Although it was initially expected that FRI based frameworks (Plonky2 and Starky) might struggle to use multiple cores effectively, they performed no worse than some Groth16 or KZG frameworks in our performance tests. It remains to be seen whether there is a difference in CPU utilization on a machine with more cores (say, 100 cores).
This article provides a comprehensive comparison of SHA-256 performance tests against various zk-SNARK and zk-STARK development frameworks. By comparing, we gained insight into the efficiency and utility of each framework in hopes of helping developers who need to generate concise proofs for SHA-256 operations. We found that Groth16 frameworks (e.g. rapidsnark, gnark) were faster at generating proofs than Plonk frameworks (e.g. Halo2, Plonky2). The lookup table in Plonkish arithmetic significantly reduces the constraint and proof time of SHA-256 when using a larger primitive image size. In addition, gnark and rapidsnark demonstrated an excellent ability to use multiple cores to operate in parallel. Starky's proof generation time, on the other hand, is much shorter, at the cost of a much larger proof size. In terms of memory efficiency, rapidsnark and Starky are superior to other frameworks.

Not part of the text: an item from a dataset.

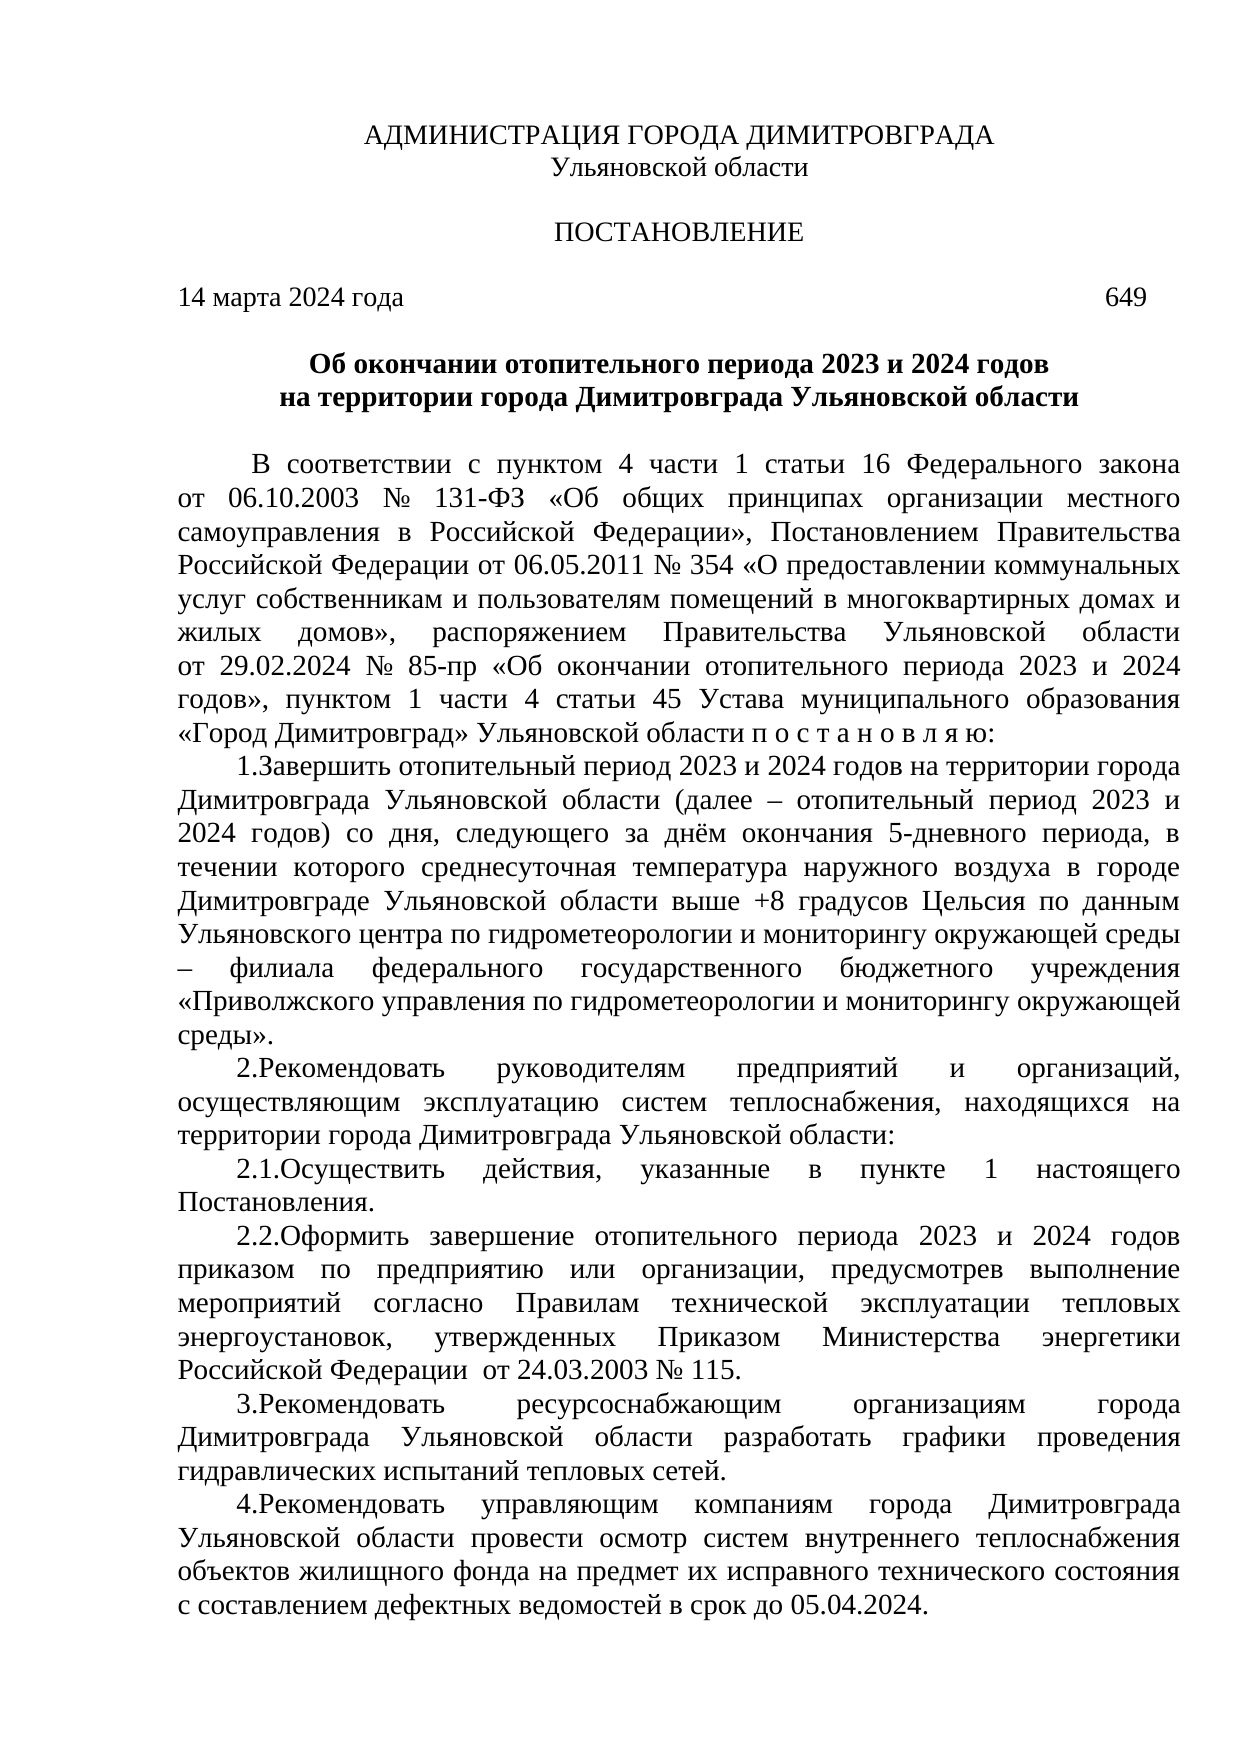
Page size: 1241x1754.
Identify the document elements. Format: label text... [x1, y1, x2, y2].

As the first step to build the zero-knowledge proof evaluation platform "Pantheon Pantheon", we admit that the results of this performance test are far from enough to be the comprehensive test platform we hope to build in the end. We welcome and welcome feedback and criticism, and invite all to contribute to this initiative to make it easier and less accessible for developers to use zero-knowledge proof. We are also willing to provide grants to individual independent contributors to cover the cost of computing resources for large-scale performance testing. Together, we hope to improve the efficiency and usefulness of ZKP for the wider benefit of the community.
Finally, we would like to thank Polygon Zero, Consensys gnark, Pado Labs, and the Delphinus Lab team for their valuable review and feedback on the performance test results.